Lucy Baring is amazed at someone exercising the herd way.
It’s 10am on a sunny Sunday. I wander down the road to join what has been billed as the ‘annual sheep stampede’ and find two neighbours already in position at the first junction. I have no idea what to expect.
Far above us, on the ancient hills that circle a steep combe, the sheep are dotted, some in silhouette, beside the outline of an Iron Age hillfort. Behind it, the bank drops down to a drover’s lane that is so deeply cut into the side of the slope that anybody walking there is completely hidden.
Some have wondered whether this is the lane—almost a ditch —along which the Duke of Monmouth fled after the battle of Sedgemoor. It was almost certainly used by smugglers hiding the booty landed at Poole or Swanage. Even today, one can feel past lives when you walk there—thieves, murderers, poachers: all part of the landscape when it was used for moving livestock from farm to market.
The hills are ridged by centuries of sheep zig-zagging nimbly across them. And now, the sheep are on the move, each white dot connecting to another like iron filings being drawn together. They are driven by two dogs, a Land Rover and a very fit woman, who is running. The Land Rover seems perpendicular and, as we watch, my neighbour declares: ‘I’m glad I’m not in that.’ I agree—it looks worse than any fairground ride.
Drovers were among the most respected members of any farming community. To obtain a licence, they had to be over 30 and married. They were also well paid, earning double the amount of a labourer during harvest. Sheep, pigs, geese and turkeys were moved great distances in addition to cattle.
Herds of swine were moved about six miles a day, their trotters sometimes protected by woollen boots with leather soles. I think about Susie, the obstinate pig we once owned and spent many hours moving from one half of a field to another, and can’t imagine 100 Susies, let alone fitting them with shoes. Geese were moved all over Britain, driven after the harvest so they could feed on stubble along the way. To protect their feet, they started by walking through a mixture of tar, sawdust grit and the odd oyster shell, which formed a pad on their webbed feet.

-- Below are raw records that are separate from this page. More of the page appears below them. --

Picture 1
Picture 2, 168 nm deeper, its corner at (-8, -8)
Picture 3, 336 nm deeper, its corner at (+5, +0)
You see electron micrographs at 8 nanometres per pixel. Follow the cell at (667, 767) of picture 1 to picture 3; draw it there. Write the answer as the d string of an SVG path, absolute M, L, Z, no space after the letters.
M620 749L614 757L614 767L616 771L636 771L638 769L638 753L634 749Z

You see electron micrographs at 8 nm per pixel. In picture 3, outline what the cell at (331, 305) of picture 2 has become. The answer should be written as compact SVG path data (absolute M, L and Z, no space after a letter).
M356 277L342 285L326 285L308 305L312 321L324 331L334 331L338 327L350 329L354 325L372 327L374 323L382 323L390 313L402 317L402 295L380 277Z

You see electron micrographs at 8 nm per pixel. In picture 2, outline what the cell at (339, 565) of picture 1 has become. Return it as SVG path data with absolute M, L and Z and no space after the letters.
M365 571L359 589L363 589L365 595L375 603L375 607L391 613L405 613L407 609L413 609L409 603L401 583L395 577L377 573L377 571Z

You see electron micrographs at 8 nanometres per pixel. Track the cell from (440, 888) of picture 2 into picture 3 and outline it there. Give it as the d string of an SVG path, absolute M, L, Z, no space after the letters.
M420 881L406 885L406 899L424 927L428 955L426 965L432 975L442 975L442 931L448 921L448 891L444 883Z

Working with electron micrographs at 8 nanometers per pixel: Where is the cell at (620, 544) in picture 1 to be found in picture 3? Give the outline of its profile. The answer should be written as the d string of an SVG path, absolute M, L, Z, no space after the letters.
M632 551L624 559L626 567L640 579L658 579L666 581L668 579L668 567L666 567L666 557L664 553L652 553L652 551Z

The hills around us, the lane we’re standing on, they’ve seen it all before. And then, into this bucolic daydream, an unlikely sight appears: a Lycra-clad police- man on a bicycle. He’s cycled the seven miles from our nearest station, where he’s the only officer, but tells us it may soon close. We cheer him up by telling him he can’t cycle up the hill because several hundred sheep are about to come down it and he turns his bike around, looking relieved.
And here they come, a river of sheep winding down the hill followed by the running woman and the shepherdess, who talks to the dogs all the time, using a language we don’t understand. Per- haps she’s shouting ‘heiptrw hw’, one of the oldest of human cries since droving began.
We must block the road, stop the sheep climbing the banks or entering gardens and steer them up the road to our right. I wonder whether my neighbours and I are a match for several hundred of them, but I needn’t have—the dogs have got it under control and Alfie makes a scramble along the bank to outflank some of the more wayward.
This journey is a lot shorter than those of the 19th century, when sheep were driven from Wiltshire to Norfolk or from Northumberland and the Scottish borders to the new hill farms of Exmoor. This flock is coming home, to be scanned before lambing begins in April, and the farmer is relieved—only one ewe has been left behind on the hill. He spends the next two hours retrieving her.
I ask: ‘Who’s that woman who ran up and down the hill behind the sheep?’ ‘She’s my fitness instructor,’ I’m told. ‘She does that for fun.’ A remarkable sight indeed.